The ‘political dispensation’ may have changed, in that Sinn Fein has replaced the old SDLP (the party which previously commanded majority support among the nationalist community) as the local political representatives. They have done so, not by embracing a radical new politics, but by appropriating the dreary old soft social democratic policies of this party as their own. Once the party of youthful revolution, Sinn Fein has morphed into a comfortable middle age, in which their local activists have become the well paid staff that run the various community projects, funded by the Stormont Executive. They are the one place where there is paid employment available locally, whilst at the same providing the infrastructure for ongoing political control. Yet to many young people in these areas they are seen as ‘traitors’ who have abandoned everything they once stood for. These young men and women can’t understand why the ‘armed struggle’ of their parents’ generation and off the wall murals, has become so unpopular. They don’t realise that we’ve been here before, in much greater numbers, given it our best shot and ended up with Stormont. The don’t remember the sacrifice, they don’t remember burying the hunger strikers, the haven’t tasted the bitterness of defeat. But that said, we do need to take them on, to argue with them, and to point out a way forward based on a socialist analysis of where we’re at and how we got here. Just bad mouthing them won’t work. I think Lyra McKee would have understood that.

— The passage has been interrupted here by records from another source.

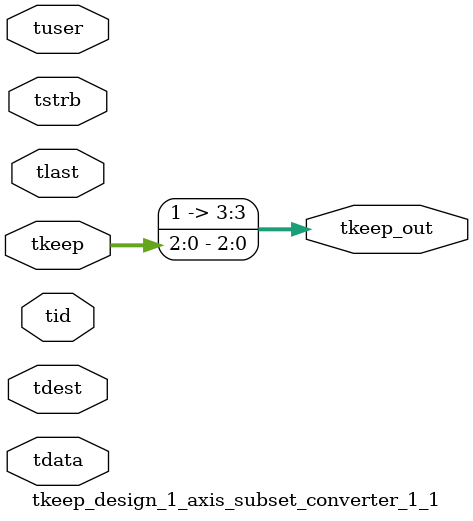
<source format=v>


`timescale 1ps/1ps

module tkeep_design_1_axis_subset_converter_1_1 #
(
parameter C_S_AXIS_TDATA_WIDTH = 32,
parameter C_S_AXIS_TUSER_WIDTH = 0,
parameter C_S_AXIS_TID_WIDTH   = 0,
parameter C_S_AXIS_TDEST_WIDTH = 0,
parameter C_M_AXIS_TDATA_WIDTH = 32
)
(
input  [(C_S_AXIS_TDATA_WIDTH == 0 ? 1 : C_S_AXIS_TDATA_WIDTH)-1:0     ] tdata,
input  [(C_S_AXIS_TUSER_WIDTH == 0 ? 1 : C_S_AXIS_TUSER_WIDTH)-1:0     ] tuser,
input  [(C_S_AXIS_TID_WIDTH   == 0 ? 1 : C_S_AXIS_TID_WIDTH)-1:0       ] tid,
input  [(C_S_AXIS_TDEST_WIDTH == 0 ? 1 : C_S_AXIS_TDEST_WIDTH)-1:0     ] tdest,
input  [(C_S_AXIS_TDATA_WIDTH/8)-1:0 ] tkeep,
input  [(C_S_AXIS_TDATA_WIDTH/8)-1:0 ] tstrb,
input                                                                    tlast,
output [(C_M_AXIS_TDATA_WIDTH/8)-1:0 ] tkeep_out
);

assign tkeep_out = {1'b1,tkeep[2:0]};

endmodule


</source>
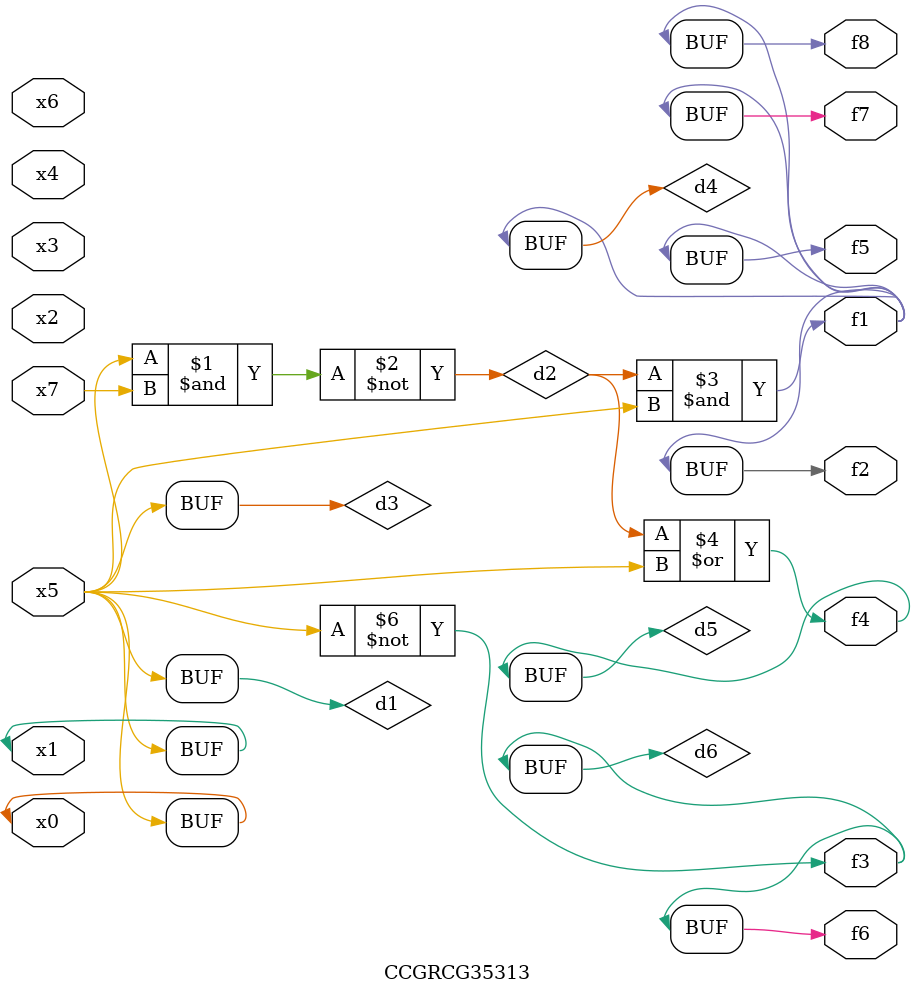
<source format=v>
module CCGRCG35313(
	input x0, x1, x2, x3, x4, x5, x6, x7,
	output f1, f2, f3, f4, f5, f6, f7, f8
);

	wire d1, d2, d3, d4, d5, d6;

	buf (d1, x0, x5);
	nand (d2, x5, x7);
	buf (d3, x0, x1);
	and (d4, d2, d3);
	or (d5, d2, d3);
	nor (d6, d1, d3);
	assign f1 = d4;
	assign f2 = d4;
	assign f3 = d6;
	assign f4 = d5;
	assign f5 = d4;
	assign f6 = d6;
	assign f7 = d4;
	assign f8 = d4;
endmodule

</source>
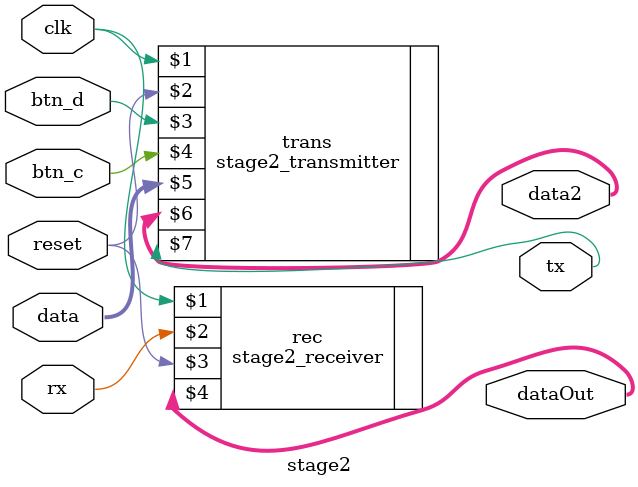
<source format=sv>
`timescale 1ns / 1ps


module stage2 #(parameter N = 8)(
    input logic clk,
    input logic reset,
    input logic rx,
    input logic btn_d,
    input logic btn_c,
    input logic [N-1:0] data,
    output logic tx,
    output logic [N-1:0] dataOut,
    output logic [N-1:0] data2
    );
    stage2_transmitter trans(clk, reset, btn_d, btn_c, data, data2, tx);
    stage2_receiver rec(clk, rx, reset, dataOut);
endmodule


</source>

Next month, long after the great and the good have departed from the photo-opportunity of Lyra’s funeral, long after Theresa May has gone back to London and Leo Varadkar to Dublin, the people of Derry will be left to pick up the pieces and get on with their lives. That is not to say that the killing of Lyra McKee will have no impact. It has and it will. It won’t be seismic but it will have an effect. Local council and European elections will in all likelihood see increased polls for Sinn Fein and their far-right coalition partners in the DUP, maintaining the sectarian status quo and steadying the ship of state. After hiding away for a while, the New IRA will re-emerge from the shadows in the hope that people with forget. But people won’t. Not this time. The killing of Lyra McKee has marked a line in the sand. Those women who faced down the heavies by daubing red paint on the offices of their political mouthpiece have spoken on all our behalves. There’s no going back to the armed struggle, no going back to elitist military campaigns which have always ended up in the same place.
So Lyra McKee’s death might yet have some local political impact. As I understand her politics, she was broadly of the left. There is at least some hope that in some of the republican hinterlands of Derry and Belfast the Provos will be challenged in their working class citadels. In the Creggan and the Bogside, in Ardoyne and Ballymurphy, not by those who glorify militarism and the return to a futile and suicidal ‘armed struggle’, but rather by a smattering of candidates who pose a political alternative based on class politics, of mass struggle for the only kind of Ireland worth fighting for. A socialist united Ireland. We wish them well. May the road rise to meet them.